Face au constat de la Cour, le ministère s’est doté d’un plan en 2019 : le bilan établi en ce domaine par la Commission des affaires culturelles de l’Assemblée montre cependant que les conclusions de la Cour de 2019 restent exactes en 2020. La circulaire de rentrée ne rappelle même pas cette ambition, sauf à mentionner la mise en place d’une certification des compétences numériques pour les élèves de 3e et de terminale : rien sur la formation des enseignants, rien non plus sur les nécessaires évolutions pédagogiques liées au numérique, compte tenu des errements qui ont marqué le printemps. A lire les suggestions très riches de l’étude citée ci-dessus de Syn Lab, les enseignants ont pourtant beaucoup appris en ce domaine et beaucoup à suggérer, y compris sur l’utilisation d’outils non institutionnels mais familiers aux jeunes.

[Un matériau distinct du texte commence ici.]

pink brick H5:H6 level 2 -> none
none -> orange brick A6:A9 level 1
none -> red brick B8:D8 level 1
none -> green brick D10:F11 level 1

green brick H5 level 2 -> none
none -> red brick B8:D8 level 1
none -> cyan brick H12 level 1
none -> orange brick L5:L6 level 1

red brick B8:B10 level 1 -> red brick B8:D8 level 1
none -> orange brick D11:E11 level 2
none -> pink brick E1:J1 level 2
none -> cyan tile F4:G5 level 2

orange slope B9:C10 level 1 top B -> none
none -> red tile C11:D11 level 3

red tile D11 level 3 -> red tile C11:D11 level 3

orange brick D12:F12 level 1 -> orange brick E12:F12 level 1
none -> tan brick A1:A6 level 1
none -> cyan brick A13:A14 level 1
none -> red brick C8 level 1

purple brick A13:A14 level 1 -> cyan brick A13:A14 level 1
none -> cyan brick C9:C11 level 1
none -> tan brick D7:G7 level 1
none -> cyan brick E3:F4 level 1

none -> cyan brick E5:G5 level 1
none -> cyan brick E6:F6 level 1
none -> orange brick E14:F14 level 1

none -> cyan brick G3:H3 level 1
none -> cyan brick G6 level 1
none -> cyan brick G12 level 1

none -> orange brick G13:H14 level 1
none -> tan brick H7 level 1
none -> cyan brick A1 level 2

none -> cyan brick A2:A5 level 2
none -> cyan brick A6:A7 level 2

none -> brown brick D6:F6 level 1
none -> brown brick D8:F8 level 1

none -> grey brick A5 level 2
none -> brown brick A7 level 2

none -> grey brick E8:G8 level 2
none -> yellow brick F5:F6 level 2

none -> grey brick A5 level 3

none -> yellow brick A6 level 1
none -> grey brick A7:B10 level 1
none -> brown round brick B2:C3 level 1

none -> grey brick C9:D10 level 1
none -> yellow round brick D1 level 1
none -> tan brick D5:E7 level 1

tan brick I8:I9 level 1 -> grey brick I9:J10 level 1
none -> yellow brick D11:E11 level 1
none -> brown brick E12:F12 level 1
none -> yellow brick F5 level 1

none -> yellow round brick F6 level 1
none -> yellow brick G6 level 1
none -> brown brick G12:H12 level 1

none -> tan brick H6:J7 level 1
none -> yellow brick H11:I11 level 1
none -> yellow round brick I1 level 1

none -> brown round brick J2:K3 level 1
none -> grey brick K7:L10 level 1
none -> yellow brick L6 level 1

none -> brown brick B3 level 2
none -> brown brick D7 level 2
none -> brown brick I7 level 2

 La circulaire ne dit rien non plus sur les projets relatifs à l’Education prioritaire. Depuis qu’il a été nommé, le ministre souligne régulièrement les médiocres résultats obtenus en ce domaine, dont témoignent deux rapports récents, celui du CNESCO et 2016 et celui de la Cour des comptes en 2018. Il a demandé un rapport lui proposant des pistes de réforme, qui lui a été remis en 2019 (rapport Mathiot/Azéma). Celui-ci proposait d’aider davantage les établissements du réseau REP + qui accueillent une population qui en a sans conteste besoin. En revanche, pour éviter le caractère binaire de l’attribution (ou pas) de l’étiquette REP, il proposait de remplacer le réseau REP, qui couvre parfois des établissements qui n’en ont pas besoin et néglige des zones qu’il devrait intégrer (petites villes en déclin, zones rurales éloignées) par un « réseau de priorité académique » défini au niveau régional et local en fonction des difficultés constatées. L’on ne sait toujours pas aujourd’hui, des propositions remises, quelles seront celles retenues. Il serait pourtant urgent de relancer la lutte contre les inégalités liées à la crise sanitaire, sociale et éducative.

 

Au final, que contient la circulaire de rentrée ? Elle demande que les enseignants poursuivent la politique d’évaluations nationales mise en place en 2018 et 2019 en début du CP, mi-CP, en début de CE1 et en 6e. Elle demande que, pour les autres niveaux, ils utilisent les outils de positionnement mis à leur disposition. Elle rappelle que les outils pédagogiques fournis pour remédier aux difficultés des élèves doivent être utilisés, de même que les dispositifs pour une aide individualisée, « Devoirs faits » pour le collège et heures d’activités pédagogiques complémentaires en primaire. Elle insiste à nouveau sur l’apprentissage des compétences de base et les savoirs fondamentaux. C’est en fait une reprise du discours permanent du ministre, qui est maintenant bien connu : les acquis sont mesurés très fréquemment, on y remédie par l’aide individuelle et la répétition des exercices et tout doit aller mieux. Le problème est que les enseignants n’adhèrent pas à la méthode, contestent les évaluations mises en place et dévalorisent les outils de remédiation. Ils jugent la pensée du ministre « trop simple » et souhaiteraient un autre discours sur l’aide aux élèves défavorisés. Cette année, la circulaire aurait pu leur parler de ce qu’ils viennent de vivre et les mobiliser pour améliorer les réponses. Las ! C’est une redite du discours d’avant, avec le risque de rester incantatoire. Le ministre n’a rien appris du COVID mais surtout son discours semble désormais mouliner dans le vide. L’écart est de plus en plus net entre les injonctions nationales qui imposent une vision uniforme des actions à mener et une réalité de terrain, fragmentée et inégale, où les acteurs font face et veulent réussir, ou bien se débrouillent au mieux, ou encore baissent les bras,  oscillant parfois entre ces attitudes selon le moment.